The Colorado Chamber of Commerce recently launched an initiative called the Legal Reform Alliance in an effort to “improve Colorado’s legal climate, advance reforms, and restore the competitive edge that has allowed Colorado to thrive for decades,” Kendra Beckwith, a partner at Lewis Roca and a co-chair of the alliance, told Law Week via email.
Beckwith noted “the Alliance provides a forum in which to bring for discussion current legal challenges or issues facing Colorado business.” A press release from the chamber, citing data from its national counterpart’s Institute for Legal Reform, notes Colorado’s legal climate has dropped in the rankings to 21st, down from 16th in 2016 and ninth in 2008.
The release provided by the chamber also outlines a number of focuses that affect businesses, including class action suits, damage caps, punitive damages, eviction and tenant issues, environmental and employment rules, personal injury and more.
Beckwith told Law Week that a current focus of the alliance is “maintaining reasonable caps on noneconomic damages in Colorado,” because “it is well-documented that those caps help to make Colorado an affordable and competitive place to live and work.”
While Beckwith said that was a current focus, she also said “as a general matter, any legal issue or proposed legislation that makes it harder to do business in Colorado is of interest to the chamber.”
Larry Hudson, a partner at the Fulcrum Group and a co-chair of the alliance, told Law Week via email the alliance “will be fully engaged on legislative proposals that are detrimental to an already climbing, litigious business climate that exists in Colorado, namely any proposals that create private rights of action, broad and expanded powers to government agencies creating litigious enforcement actions with little due process and one-sided remedies that encourage lawsuit abuse and nuclear verdicts” in the upcoming 2024 Colorado Legislative Session.

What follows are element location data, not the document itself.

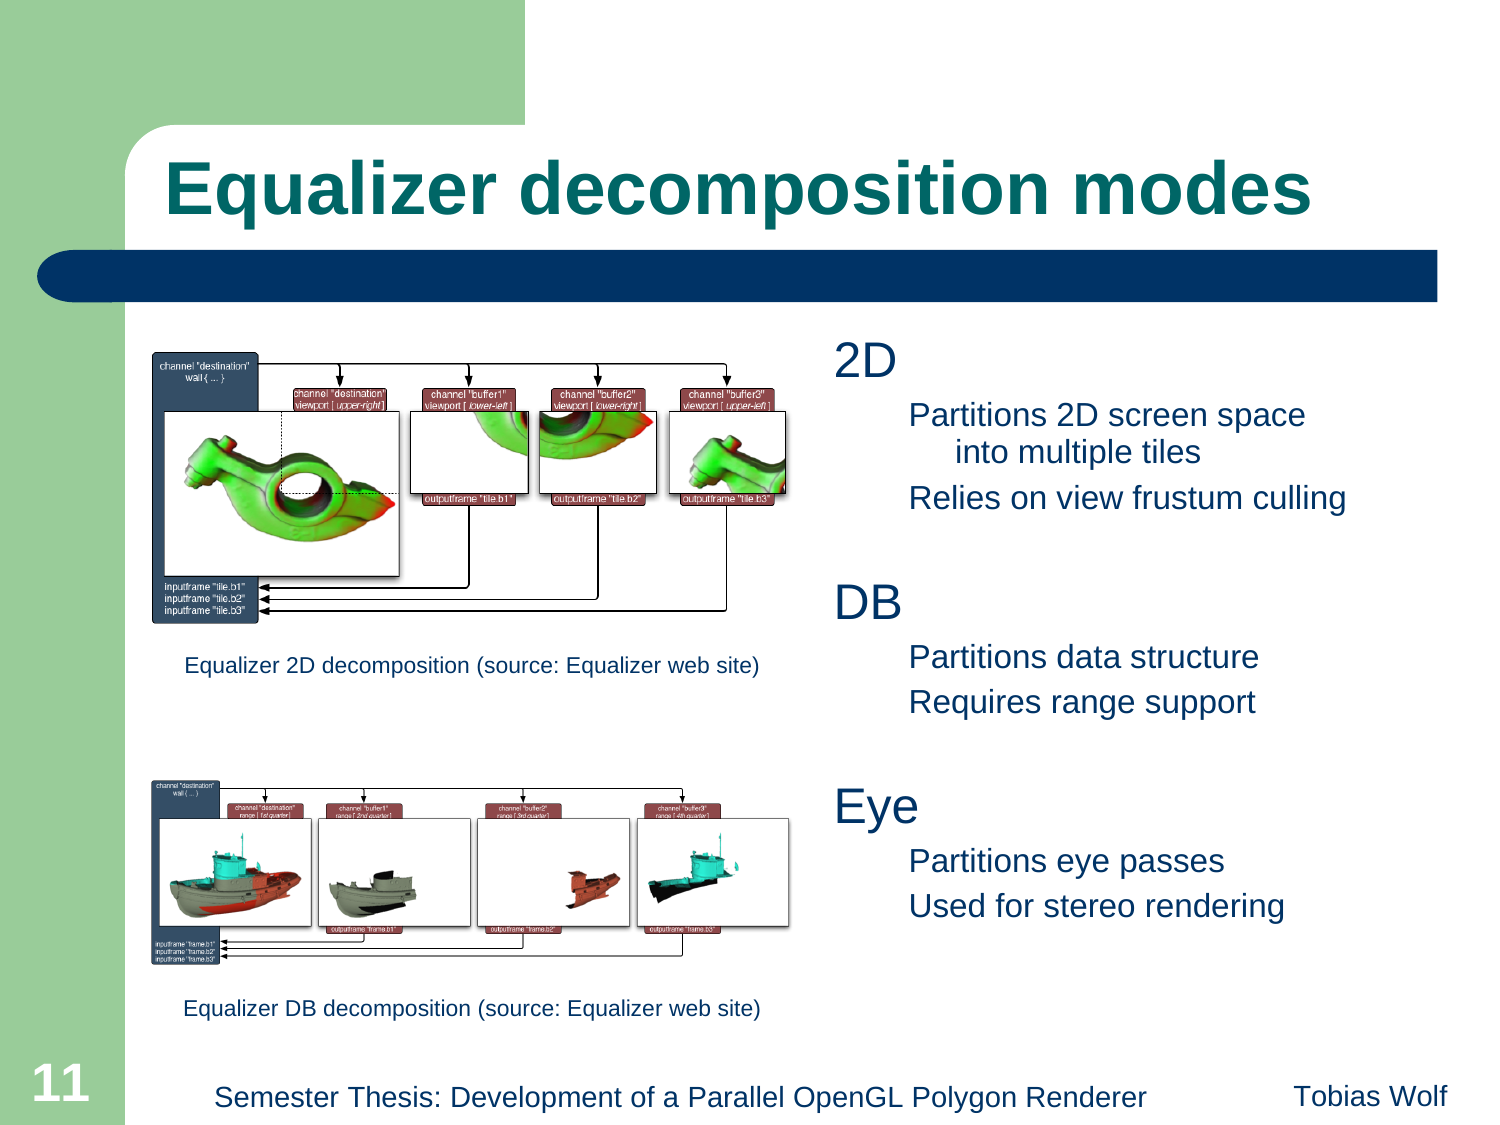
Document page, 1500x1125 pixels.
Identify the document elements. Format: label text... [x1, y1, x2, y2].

picture [150, 779, 794, 965]
title Equalizer decomposition modes [149, 124, 1463, 238]
text_box Equalizer 2D decomposition (source: Equalizer web site) [147, 645, 798, 705]
list 2D Partitions 2D screen space into multiple tiles Relies on view frustum culling DB Partitions data structure Requires range support Eye Partitions eye passes Used for stereo rendering [818, 324, 1463, 1001]
text_box Equalizer DB decomposition (source: Equalizer web site) [147, 987, 798, 1047]
picture [150, 350, 794, 624]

The alliance’s focus is not purely on the legislature. Beckwith said “the Alliance keeps a diligent eye on cases the Colorado Court of Appeals releases and on which the Colorado Supreme Court grants review.”
Two examples of the cases the alliance track are Kathleen Keaten and Delaney Keaten v. Terra Management Group and Littleton Main Street and Alexander Rudnicki v. Peter Bianco, which led to decisions in the appeals court in March and November 2023, respectively.
The Keaten case addresses document retention situations. The appeals court opinion on the case notes Terra Management Group and Littleton Main Street contended the “district court misapplied the Colorado Premises Liability Act, erred by imposing an adverse inference sanction for defendant’s spoliation of evidence, and improperly awarded exemplary and physical damages against them.”
Beckwith told Law Week the issues addressed in that case present “real and important costs to any Colorado business, particularly ones that may find themselves in litigation.” Rudnicki v. Bianci addressed damage caps created by Colorado’s Health Care Availability Act, and Beckwith said the case was important for similar reasons.
The Colorado Chamber of Commerce highlights the alliance as a “critical initiative” of its Vision 2033, a “blueprint to improve the state’s business climate.”